About the Author:
Shruti Devi Vyricherla was born in Madras and educated in New Delhi. She shuttles between her ancestral home in Kurupam, Andhra Pradesh, and the National Capital Region. She is a lawyer and political activist, a member and functionary of the Indian National Congress Party, which she formally joined in 1998. As a specialist in Environmental Law, and a strong advocate for the rights of ethnic groups, her writings appear in publications as varied as the International Environmental Law Yearbook and the Lawyers’ Collective, to non-fiction books on economics and tribal development.
Beginning in the late 1980s, she has written about culture, students’ affairs, politics and the environment in publications such as Swagat, The Hindustan Times, The Sunday Observer, The Hindu Folio, and Hard News magazine. She was a part-time and voluntary co-editor of a bimonthly newsletter on biological diversity, NBSAP NEWS, for a United Nations–Government of India project for three years in the early 2000s.

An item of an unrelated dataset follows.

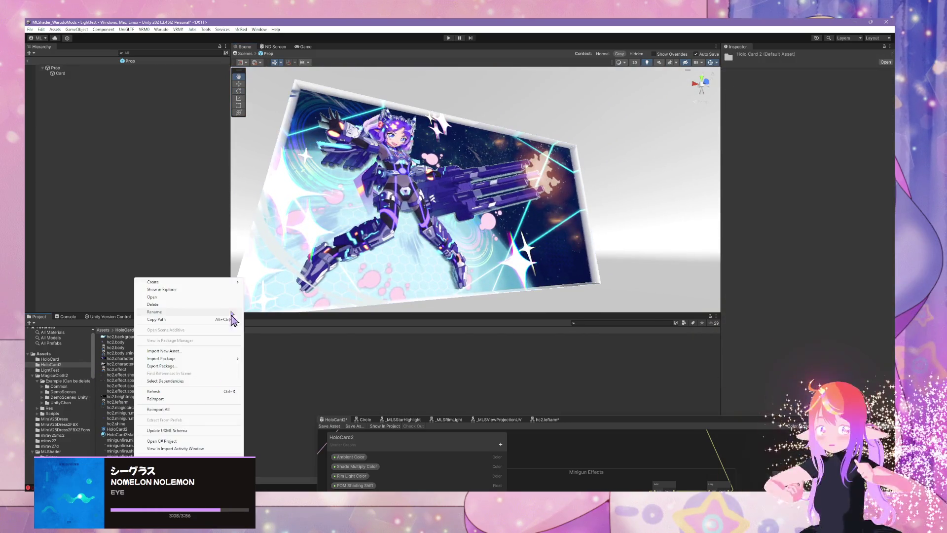
Collapse the Card's Mesh Collider and material details, then reselect Prop
mouse_move(228, 282)
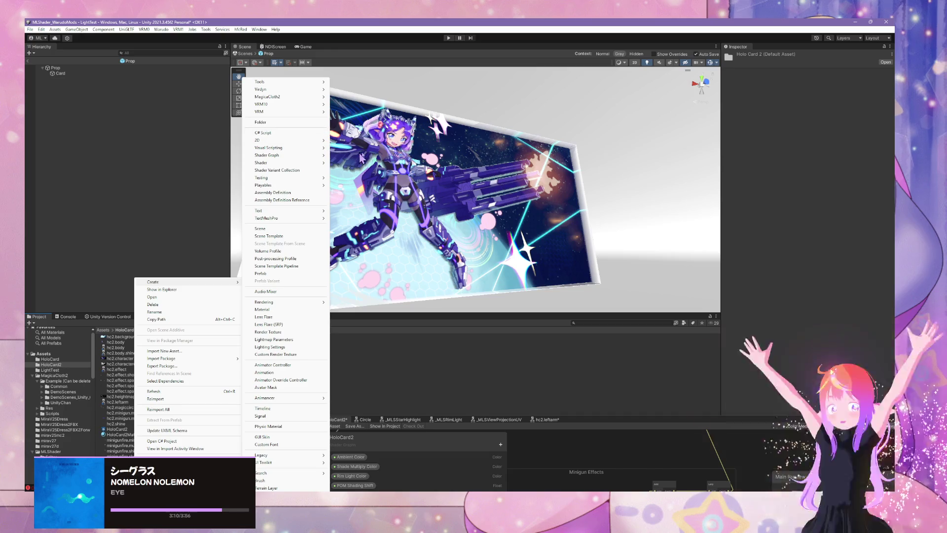
click(549, 202)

Shruti wrote extensively on the web in the 1990s. She now runs two little-publicized blogs: one with her political views, and another with her creative writings, mainly poetry. Apart from English, she writes Telugu, Hindi and Urdu poems and translates from Odiya to English. She sees herself more as a poet than a writer of fiction. Deep Wood Trance is her first work of long fiction.
About the Book:
In her introduction to the book Shruti Devi writes:
“Deep Wood Trance is a jugglery of an individual’s existential quest, and examinations of ideas rooted in environmentalism, from the world of thought and science fiction on the one hand, and of earlier writings tossed into a connecting crucible on the other, eventually to be garnished, or iced, by the book’s nomenclature more than a decade after its final words having been written. This, in a sentence, is the history of the writing of this book.
The over-arching 2005 narrative drew into the story some of my selected writings from my teenage, college-going and young-adult years, which lay scribbled as inscriptions in a diary, as a story that was yet to be completed. Eleven years later, I was convinced that that this book was, indeed, complete (albeit with possible sequels that one might plan to glean from the rest of one’s written collections), and, in 2016, I entitled it Deep Wood Trance, put it into the form of a manuscript, and proceeded to go ahead with a publishing plan.

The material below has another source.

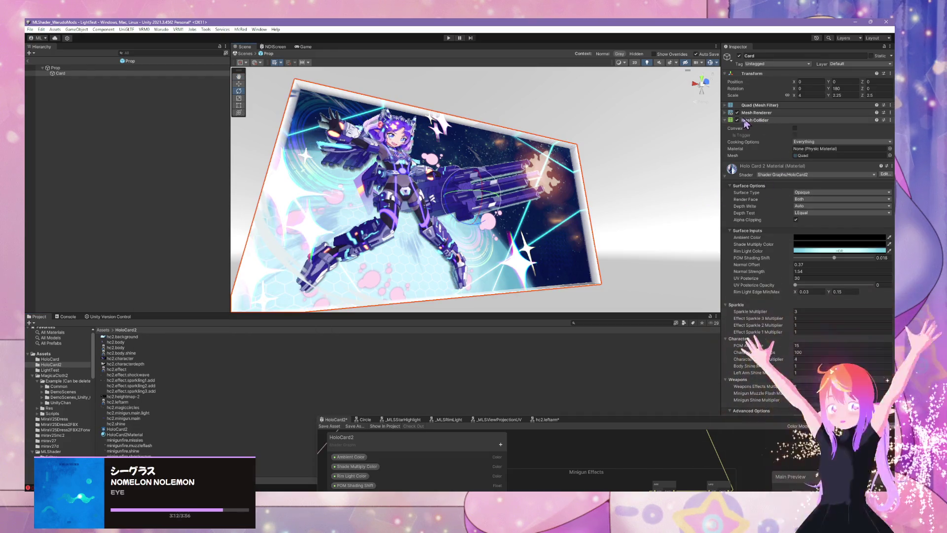
click(725, 120)
click(725, 139)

The work of prose now in the reader’s hands assimilates a variety of styles of communication, from blank verse, to pulp fiction, to writing for young adults, to essays, to lyrical fragments.

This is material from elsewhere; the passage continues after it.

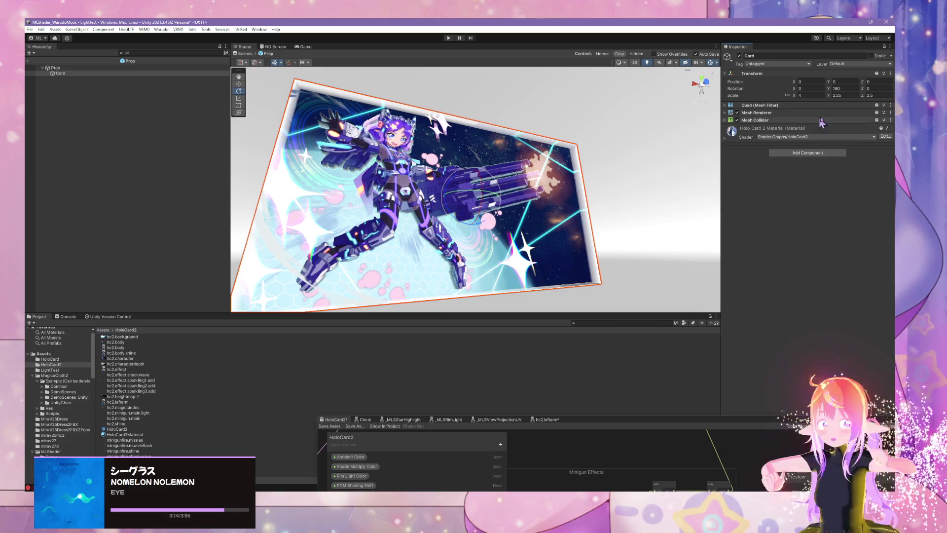
click(123, 68)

Depending on what captures one’s imagination, as it were, one’s awareness might wish to wander into areas that urge us to look deeper into the worlds of scientific experimentation; the high sciences and yoga; the system of education; spirituality; the outdoors, and how social and physical structures impact individuals; equity and sustainable development; and ways forward for the planet and beyond, within and without. These are thrown out as fine, gossamer-like loose nets of fleeting thought, without presuming to appropriate levels of thought-detail from one’s fellow-humans (or, for that matter, any other readers that might exist).”